» **REQUIREMENT**
Please give each line of the listing below as one string in a JSON list, leaving out blank lines.

» **EXERCISE DATA**
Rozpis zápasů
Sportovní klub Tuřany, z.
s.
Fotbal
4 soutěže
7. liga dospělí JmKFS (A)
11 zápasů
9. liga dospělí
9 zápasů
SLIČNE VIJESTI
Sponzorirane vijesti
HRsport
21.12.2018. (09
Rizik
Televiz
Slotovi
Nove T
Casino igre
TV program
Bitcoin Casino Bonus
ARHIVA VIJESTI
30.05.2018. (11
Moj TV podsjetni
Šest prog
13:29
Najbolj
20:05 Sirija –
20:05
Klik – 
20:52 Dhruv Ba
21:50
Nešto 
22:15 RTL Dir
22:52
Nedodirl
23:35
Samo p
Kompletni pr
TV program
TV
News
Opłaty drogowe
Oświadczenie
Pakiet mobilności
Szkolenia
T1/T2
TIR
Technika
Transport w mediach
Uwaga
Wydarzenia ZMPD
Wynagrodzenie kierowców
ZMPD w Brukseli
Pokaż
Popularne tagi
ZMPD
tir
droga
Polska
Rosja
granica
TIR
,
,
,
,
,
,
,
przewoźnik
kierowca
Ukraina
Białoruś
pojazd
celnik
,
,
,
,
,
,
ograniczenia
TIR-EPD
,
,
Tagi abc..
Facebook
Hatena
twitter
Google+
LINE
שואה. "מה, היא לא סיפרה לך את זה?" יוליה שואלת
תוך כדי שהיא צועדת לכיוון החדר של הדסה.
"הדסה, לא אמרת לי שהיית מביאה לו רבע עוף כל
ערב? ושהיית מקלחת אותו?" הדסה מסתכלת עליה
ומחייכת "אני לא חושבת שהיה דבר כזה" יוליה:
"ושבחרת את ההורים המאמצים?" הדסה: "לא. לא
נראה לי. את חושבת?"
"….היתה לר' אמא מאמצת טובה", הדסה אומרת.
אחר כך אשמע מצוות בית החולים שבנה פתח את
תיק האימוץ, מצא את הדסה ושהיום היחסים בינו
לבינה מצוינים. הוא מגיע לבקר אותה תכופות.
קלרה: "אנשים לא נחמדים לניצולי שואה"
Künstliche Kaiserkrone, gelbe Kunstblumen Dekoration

» **ANSWER TO THIS PROBLEM**
[
  "Rozpis zápasů",
  "Sportovní klub Tuřany, z.",
  "s.",
  "Fotbal",
  "4 soutěže",
  "7. liga dospělí JmKFS (A)",
  "11 zápasů",
  "9. liga dospělí",
  "9 zápasů",
  "SLIČNE VIJESTI",
  "Sponzorirane vijesti",
  "HRsport",
  "21.12.2018. (09",
  "Rizik",
  "Televiz",
  "Slotovi",
  "Nove T",
  "Casino igre",
  "TV program",
  "Bitcoin Casino Bonus",
  "ARHIVA VIJESTI",
  "30.05.2018. (11",
  "Moj TV podsjetni",
  "Šest prog",
  "13:29",
  "Najbolj",
  "20:05 Sirija –",
  "20:05",
  "Klik – ",
  "20:52 Dhruv Ba",
  "21:50",
  "Nešto ",
  "22:15 RTL Dir",
  "22:52",
  "Nedodirl",
  "23:35",
  "Samo p",
  "Kompletni pr",
  "TV program",
  "TV",
  "News",
  "Opłaty drogowe",
  "Oświadczenie",
  "Pakiet mobilności",
  "Szkolenia",
  "T1/T2",
  "TIR",
  "Technika",
  "Transport w mediach",
  "Uwaga",
  "Wydarzenia ZMPD",
  "Wynagrodzenie kierowców",
  "ZMPD w Brukseli",
  "Pokaż",
  "Popularne tagi",
  "ZMPD",
  "tir",
  "droga",
  "Polska",
  "Rosja",
  "granica",
  "TIR",
  ",",
  ",",
  ",",
  ",",
  ",",
  ",",
  ",",
  "przewoźnik",
  "kierowca",
  "Ukraina",
  "Białoruś",
  "pojazd",
  "celnik",
  ",",
  ",",
  ",",
  ",",
  ",",
  ",",
  "ograniczenia",
  "TIR-EPD",
  ",",
  ",",
  "Tagi abc..",
  "Facebook",
  "Hatena",
  "twitter",
  "Google+",
  "LINE",
  "שואה. \"מה, היא לא סיפרה לך את זה?\" יוליה שואלת",
  "תוך כדי שהיא צועדת לכיוון החדר של הדסה.",
  "\"הדסה, לא אמרת לי שהיית מביאה לו רבע עוף כל",
  "ערב? ושהיית מקלחת אותו?\" הדסה מסתכלת עליה",
  "ומחייכת \"אני לא חושבת שהיה דבר כזה\" יוליה:",
  "\"ושבחרת את ההורים המאמצים?\" הדסה: \"לא. לא",
  "נראה לי. את חושבת?\"",
  "\"….היתה לר' אמא מאמצת טובה\", הדסה אומרת.",
  "אחר כך אשמע מצוות בית החולים שבנה פתח את",
  "תיק האימוץ, מצא את הדסה ושהיום היחסים בינו",
  "לבינה מצוינים. הוא מגיע לבקר אותה תכופות.",
  "קלרה: \"אנשים לא נחמדים לניצולי שואה\"",
  "Künstliche Kaiserkrone, gelbe Kunstblumen Dekoration"
]